Il ne restait plus que trois minutes lorsqu’elle parvient, grâce à son indice donné un peu plus tôt, à donner la première syllabe. Quatre plus six, dix. Edward devina alors que si elle avait bien compris la mécanique de cette première énigme, la dernière syllabe devait être déjà comprise. Il resta cependant silencieux, sans affirmer ni quoi que ce soit d’autre, comme si son silence suffisait. Bientôt, il ne resta plus qu’une minute, que soixante secondes et lorsqu’elle releva un regard colérique vers lui, il arrêta le compte à rebours. Il savait qu’elle avait trouvé avant même qu’elle ne prononce le mot : « distraction ». Edward, bien incapable de se lever, se contenta d’un rire franc et bruyant et un bruit métallique permit à la jeune femme de comprendre qu’il était en train de retirer les attaches. Il semblait vouloir choisir ses mots, presque hésitant alors que le jeu se terminait. Il semblait hésiter, sachant très bien que qu’importe sa réponse, rien ne conviendrait à la jeune femme. Alors, l’homme-mystère, comme à sa grande habitude, fit preuve d’arrogance et de mépris pour se prouver à lui-même ainsi qu’à sa victime, qu’il savait mieux que tout le monde.

- Ce n'est pas moi qu'il fallait distraire, mais vous avez accompli votre rôle à la perfection. Ne faites pas cette tête, Grace ! Que voulez-vous ? Je suis un génie. Il me faut un public, c’est... le défaut des êtres supérieurs. Je suis en tout cas satisfait de mon travail sur vous. Bien sûr, vous avez encore beaucoup à apprendre sur vos capacités, sur vos limites, sur l’endroit où vous travaillez. Mes énigmes étaient faciles, largement à votre niveau, et puis, cette salle n’était qu’un aperçu de toute… la violence et la facilité de votre asile pour tenter de résoudre l’énigme qu’est le cerveau humain. La prochaine fois, je vous offrirai un jeu plus... corsé dirons-nous. Enfin, s'il y a une prochaine fois. Je pense que la sécurité va arriver comme une bombe, d’une seconde à l’autre.

Toujours au sol, il ne défit que la moitié des attaches, lui permettant tout de même de quitter le cercueil glacé qu’était devenue la bassine sans difficulté. Une minute plus tard tandis que Grace avait toutes les possibilités de se venger ou d’exprimer sa colère, un énorme bruit se fit entendre et quand Nygma tourna la tête vers la porte, il eut la surprise la voir sur le sol.
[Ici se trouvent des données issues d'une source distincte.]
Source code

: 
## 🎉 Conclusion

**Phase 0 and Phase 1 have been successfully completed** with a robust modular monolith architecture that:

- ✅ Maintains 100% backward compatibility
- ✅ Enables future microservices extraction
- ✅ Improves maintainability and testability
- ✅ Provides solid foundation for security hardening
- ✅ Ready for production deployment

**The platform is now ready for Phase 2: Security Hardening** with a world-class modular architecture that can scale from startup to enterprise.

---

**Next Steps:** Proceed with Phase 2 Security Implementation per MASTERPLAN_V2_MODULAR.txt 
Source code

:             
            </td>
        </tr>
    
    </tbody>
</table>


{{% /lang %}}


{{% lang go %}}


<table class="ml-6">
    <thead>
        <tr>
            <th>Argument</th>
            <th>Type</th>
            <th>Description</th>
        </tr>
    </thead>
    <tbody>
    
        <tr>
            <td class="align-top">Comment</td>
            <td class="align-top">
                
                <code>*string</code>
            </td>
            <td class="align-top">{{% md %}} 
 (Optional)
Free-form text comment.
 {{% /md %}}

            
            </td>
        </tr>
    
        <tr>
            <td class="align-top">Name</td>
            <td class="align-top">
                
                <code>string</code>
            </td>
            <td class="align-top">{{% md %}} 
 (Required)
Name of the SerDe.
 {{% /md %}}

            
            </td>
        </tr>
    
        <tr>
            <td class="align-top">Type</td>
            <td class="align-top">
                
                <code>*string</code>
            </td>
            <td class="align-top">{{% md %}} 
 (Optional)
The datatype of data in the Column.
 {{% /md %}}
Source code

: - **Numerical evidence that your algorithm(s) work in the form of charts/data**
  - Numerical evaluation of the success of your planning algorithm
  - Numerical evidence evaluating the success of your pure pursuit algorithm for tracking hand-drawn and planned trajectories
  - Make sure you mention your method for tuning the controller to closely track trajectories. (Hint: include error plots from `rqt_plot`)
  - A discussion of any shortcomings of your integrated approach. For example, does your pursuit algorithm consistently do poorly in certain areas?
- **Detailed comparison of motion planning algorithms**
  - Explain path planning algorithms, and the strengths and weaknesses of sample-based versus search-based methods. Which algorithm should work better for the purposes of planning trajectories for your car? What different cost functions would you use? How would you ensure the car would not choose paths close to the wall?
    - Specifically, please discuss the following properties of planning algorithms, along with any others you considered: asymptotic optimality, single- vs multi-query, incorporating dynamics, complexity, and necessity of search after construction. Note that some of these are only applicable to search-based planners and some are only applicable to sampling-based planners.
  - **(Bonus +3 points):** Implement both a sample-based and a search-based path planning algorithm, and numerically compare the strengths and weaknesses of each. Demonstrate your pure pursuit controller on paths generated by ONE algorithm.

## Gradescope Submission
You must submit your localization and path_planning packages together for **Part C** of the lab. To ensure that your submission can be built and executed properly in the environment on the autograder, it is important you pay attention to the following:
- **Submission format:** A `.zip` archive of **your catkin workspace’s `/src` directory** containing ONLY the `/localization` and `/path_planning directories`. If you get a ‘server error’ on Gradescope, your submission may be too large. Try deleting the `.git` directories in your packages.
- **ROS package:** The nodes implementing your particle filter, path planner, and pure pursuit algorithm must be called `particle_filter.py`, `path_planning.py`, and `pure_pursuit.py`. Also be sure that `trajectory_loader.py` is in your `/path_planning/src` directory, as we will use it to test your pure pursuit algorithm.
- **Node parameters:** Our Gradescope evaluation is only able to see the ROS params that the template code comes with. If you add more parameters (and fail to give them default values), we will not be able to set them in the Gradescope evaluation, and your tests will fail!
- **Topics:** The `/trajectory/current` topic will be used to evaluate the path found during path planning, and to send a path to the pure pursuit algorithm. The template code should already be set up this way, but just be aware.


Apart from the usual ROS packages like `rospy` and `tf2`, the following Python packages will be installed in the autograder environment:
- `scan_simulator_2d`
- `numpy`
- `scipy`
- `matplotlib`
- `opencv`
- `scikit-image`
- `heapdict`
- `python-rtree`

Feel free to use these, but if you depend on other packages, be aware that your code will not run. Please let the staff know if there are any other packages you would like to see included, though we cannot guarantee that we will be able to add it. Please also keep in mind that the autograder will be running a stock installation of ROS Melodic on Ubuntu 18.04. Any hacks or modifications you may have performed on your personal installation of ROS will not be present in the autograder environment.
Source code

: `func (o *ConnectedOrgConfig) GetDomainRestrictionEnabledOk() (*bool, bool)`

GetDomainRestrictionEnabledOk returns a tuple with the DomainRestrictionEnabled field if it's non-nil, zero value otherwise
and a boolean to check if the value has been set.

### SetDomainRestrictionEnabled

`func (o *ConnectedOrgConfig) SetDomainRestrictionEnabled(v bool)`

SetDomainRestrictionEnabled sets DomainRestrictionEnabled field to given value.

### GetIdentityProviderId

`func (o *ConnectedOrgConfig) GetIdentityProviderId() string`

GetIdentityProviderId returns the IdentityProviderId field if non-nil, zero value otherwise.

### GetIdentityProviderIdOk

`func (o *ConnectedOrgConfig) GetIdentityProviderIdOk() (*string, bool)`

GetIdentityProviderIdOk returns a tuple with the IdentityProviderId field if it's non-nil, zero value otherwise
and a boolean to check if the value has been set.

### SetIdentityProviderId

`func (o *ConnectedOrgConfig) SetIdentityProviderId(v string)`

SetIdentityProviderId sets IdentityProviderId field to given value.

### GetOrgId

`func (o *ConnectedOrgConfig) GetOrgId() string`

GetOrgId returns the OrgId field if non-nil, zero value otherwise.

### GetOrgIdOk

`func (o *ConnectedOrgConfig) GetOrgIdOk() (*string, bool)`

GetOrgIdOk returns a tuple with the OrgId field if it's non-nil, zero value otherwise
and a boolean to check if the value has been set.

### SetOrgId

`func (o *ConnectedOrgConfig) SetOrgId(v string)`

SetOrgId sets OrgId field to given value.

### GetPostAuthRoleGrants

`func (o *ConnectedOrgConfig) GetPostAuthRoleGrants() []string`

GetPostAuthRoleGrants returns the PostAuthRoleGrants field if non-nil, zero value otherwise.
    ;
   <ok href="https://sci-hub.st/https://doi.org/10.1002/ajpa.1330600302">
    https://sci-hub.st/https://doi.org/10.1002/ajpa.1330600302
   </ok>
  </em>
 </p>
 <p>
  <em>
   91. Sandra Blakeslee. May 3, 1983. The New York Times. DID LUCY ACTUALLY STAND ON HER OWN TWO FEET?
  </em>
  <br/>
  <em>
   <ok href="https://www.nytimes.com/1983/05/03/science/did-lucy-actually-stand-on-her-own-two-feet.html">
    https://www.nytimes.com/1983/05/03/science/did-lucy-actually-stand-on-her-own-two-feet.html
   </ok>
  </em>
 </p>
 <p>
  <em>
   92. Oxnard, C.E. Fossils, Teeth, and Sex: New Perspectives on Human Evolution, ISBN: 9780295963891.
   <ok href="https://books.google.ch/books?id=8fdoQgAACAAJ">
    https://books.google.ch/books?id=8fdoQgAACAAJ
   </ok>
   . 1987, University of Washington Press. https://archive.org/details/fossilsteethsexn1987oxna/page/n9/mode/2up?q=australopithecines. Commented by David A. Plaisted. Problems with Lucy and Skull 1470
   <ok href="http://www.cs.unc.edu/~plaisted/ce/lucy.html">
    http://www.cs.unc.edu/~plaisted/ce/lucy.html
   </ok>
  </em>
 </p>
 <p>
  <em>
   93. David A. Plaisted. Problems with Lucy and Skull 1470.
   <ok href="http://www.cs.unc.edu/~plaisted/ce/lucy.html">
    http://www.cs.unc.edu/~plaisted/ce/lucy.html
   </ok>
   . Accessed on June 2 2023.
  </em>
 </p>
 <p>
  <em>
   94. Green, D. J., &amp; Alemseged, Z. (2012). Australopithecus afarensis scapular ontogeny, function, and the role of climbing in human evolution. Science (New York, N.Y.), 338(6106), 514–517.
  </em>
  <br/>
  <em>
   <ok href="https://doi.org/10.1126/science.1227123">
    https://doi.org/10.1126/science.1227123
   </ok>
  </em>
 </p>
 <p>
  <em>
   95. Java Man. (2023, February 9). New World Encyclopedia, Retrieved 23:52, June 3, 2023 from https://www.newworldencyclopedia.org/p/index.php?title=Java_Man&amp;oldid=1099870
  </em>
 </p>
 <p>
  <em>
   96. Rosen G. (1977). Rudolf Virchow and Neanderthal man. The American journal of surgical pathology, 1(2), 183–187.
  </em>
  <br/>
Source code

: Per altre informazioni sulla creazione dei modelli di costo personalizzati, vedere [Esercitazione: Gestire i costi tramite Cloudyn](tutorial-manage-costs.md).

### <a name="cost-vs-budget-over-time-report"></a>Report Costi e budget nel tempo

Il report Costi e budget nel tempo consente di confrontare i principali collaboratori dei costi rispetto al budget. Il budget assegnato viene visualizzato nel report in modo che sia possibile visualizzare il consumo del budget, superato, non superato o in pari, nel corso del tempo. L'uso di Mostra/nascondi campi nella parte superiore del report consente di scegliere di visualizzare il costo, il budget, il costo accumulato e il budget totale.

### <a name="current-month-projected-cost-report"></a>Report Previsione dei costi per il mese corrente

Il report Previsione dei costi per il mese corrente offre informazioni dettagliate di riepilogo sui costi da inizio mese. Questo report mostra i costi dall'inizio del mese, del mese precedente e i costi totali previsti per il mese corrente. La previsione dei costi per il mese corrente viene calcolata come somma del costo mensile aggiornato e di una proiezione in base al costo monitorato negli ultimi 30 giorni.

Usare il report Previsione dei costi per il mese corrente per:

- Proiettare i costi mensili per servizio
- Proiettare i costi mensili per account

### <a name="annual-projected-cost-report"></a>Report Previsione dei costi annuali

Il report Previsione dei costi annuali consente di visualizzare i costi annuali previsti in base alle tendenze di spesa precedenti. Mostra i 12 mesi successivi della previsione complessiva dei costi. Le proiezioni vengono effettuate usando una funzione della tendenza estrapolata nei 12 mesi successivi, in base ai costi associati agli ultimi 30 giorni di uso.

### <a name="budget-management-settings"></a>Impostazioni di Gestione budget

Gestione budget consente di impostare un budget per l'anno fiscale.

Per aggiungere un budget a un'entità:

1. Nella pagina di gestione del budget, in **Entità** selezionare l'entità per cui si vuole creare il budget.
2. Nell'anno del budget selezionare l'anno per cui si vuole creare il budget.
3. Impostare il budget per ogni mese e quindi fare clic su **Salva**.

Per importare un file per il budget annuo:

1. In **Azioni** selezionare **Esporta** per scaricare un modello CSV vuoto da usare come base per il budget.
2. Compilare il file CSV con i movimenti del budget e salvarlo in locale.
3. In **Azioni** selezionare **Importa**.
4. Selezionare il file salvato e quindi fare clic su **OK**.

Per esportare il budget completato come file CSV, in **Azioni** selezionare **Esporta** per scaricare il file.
Tout se passa alors très vite. Il ne put que lever un bras en l’air pour se protéger, par automatisme, tandis qu’une poignée dure et implacable vient se saisir de ses cheveux pour cogner son visage contre la céramique, faisant fi de sa main. Il eut un juron étouffé et quand la blonde put apercevoir son visage, elle vit alors son nez ensanglanté, inondant sa mâchoire et sa bouche de sang. Le criminel plaqua sa main sur sa face, gémissant  de douleur tandis qu’on le forçait à se lever. Edward, incapable de se tenir sur ses pieds, gesticulait comme un pendu. Son regard se perdit dans le couloir tandis qu’on s’assurait que Grace allait bien. Il eut un sourire soudain quand une ombre passa et on prit cela pour une nouvelle preuve de sa folie alors qu’en réalité le Sphinx savait désormais que tout son plan s’était déroulé à la perfection. Son regard rencontra les prunelles inquiètes de la femme qu’il avait séquestrée et il lui offrit un salut militaire, du bout de sa main valide.